Diante do mentor paciente, perguntou pelos promotores de guerra, entre os homens. Declarara Félix que a justiça tacitamente cerceia as ações dos que ameaçam a estabilidade coletiva. Como entender a existência de governantes transitórios, erigindo-se na Terra em verdugos de nações?


Félix sintetizou, reempregando algumas das palavras de que se utilizara:


– Dissemos “cercear” no sentido de “corrigir”, “restringir”.


Assinalamos igualmente que toda criatura vive na área de responsabilidade que a lei lhe delimita. Compreendendo-se que a responsabilidade de alguém se enquadra ao tamanho do conhecimento superior que esse alguém já adquiriu, é fácil admitir que os compromissos da consciência assumem as dimensões da autoridade que lhe foi atribuída. Uma pessoa com grandes cabedais de autoridade pode elevar extensas comunidades às culminâncias do progresso e do aprimoramento ou afundá-las em estagnação e decadência. Isso na medida exata das atitudes que tome para o bem ou para o mal.


 Naturalmente, governantes e administradores, em qualquer tempo, respondem pelo que fazem.

Cada qual dá conta dos recursos que lhe foram confiados e da região de influência que recebeu, passando a colher, de modo automático, os bens ou os males que haja semeado.

Víamos, porém, que Félix não desejava estender-se em mais amplas considerações filosóficas.

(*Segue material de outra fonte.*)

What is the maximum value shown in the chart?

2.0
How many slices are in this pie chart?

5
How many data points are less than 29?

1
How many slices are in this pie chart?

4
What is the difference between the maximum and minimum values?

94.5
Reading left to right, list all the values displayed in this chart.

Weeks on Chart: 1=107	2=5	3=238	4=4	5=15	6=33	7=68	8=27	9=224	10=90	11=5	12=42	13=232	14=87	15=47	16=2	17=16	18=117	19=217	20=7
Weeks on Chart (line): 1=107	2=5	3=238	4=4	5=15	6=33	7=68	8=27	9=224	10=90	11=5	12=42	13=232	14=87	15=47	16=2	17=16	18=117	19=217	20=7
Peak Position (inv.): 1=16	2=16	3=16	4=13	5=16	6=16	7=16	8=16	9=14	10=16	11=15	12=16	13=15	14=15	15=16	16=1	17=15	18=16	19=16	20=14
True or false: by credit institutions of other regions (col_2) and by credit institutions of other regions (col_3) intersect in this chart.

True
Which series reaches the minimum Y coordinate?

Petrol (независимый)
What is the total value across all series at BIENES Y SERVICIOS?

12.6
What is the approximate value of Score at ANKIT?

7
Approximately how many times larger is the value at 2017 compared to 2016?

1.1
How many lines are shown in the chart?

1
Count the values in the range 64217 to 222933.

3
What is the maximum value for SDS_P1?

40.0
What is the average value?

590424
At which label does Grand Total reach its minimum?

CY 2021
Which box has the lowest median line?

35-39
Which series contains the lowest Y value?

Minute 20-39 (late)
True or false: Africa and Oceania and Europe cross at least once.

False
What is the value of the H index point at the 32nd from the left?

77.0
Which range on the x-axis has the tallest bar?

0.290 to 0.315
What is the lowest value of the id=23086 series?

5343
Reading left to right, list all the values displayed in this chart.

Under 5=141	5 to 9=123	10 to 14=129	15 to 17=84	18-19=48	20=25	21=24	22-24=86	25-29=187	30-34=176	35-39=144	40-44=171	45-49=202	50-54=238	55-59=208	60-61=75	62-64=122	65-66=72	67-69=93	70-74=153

Assentando no rosto a expressão de quem nos pedia transferir para depois qualquer nova interrogação, acercou-se de Cláudio, a envolvê-lo nas suaves irradiações do olhar brando e percuciente.


Estabeleceu-se ligeira e doce expectativa.


O benfeitor acusava-se emocionado. Parecia agora mentalmente distanciado no tempo. Acariciou a cabeleira daquele homem, com quem Neves e eu, no fundo, não nos afináramos assim tanto, semelhando-se médico piedoso, encorajando um doente menos simpático.


Aquele momento de comoção, entretanto, foi rápido, quase imperceptível, porque o irmão Félix retomou-nos a intimidade e comentou, despretensioso:


– Quem afirmará que Cláudio amanhã não será um homem renovado para o bem, passando a educar os companheiros que o deprimem? Por que atrair contra nós a repulsão dos três, simplesmente porque se mostrem ignorantes e infelizes? E admitir-se-á, porventura, que não venhamos a necessitar uns dos outros? Existem adubos que lançam emanações extremamente desagradáveis; no entanto, asseguram a fertilidade do solo, auxiliando a planta que, a seu turno, se dispõe a auxiliar-nos.


O benfeitor esboçou o gesto de quem encerrava a conversação e lembrou-nos, gentil, o trabalho em andamento.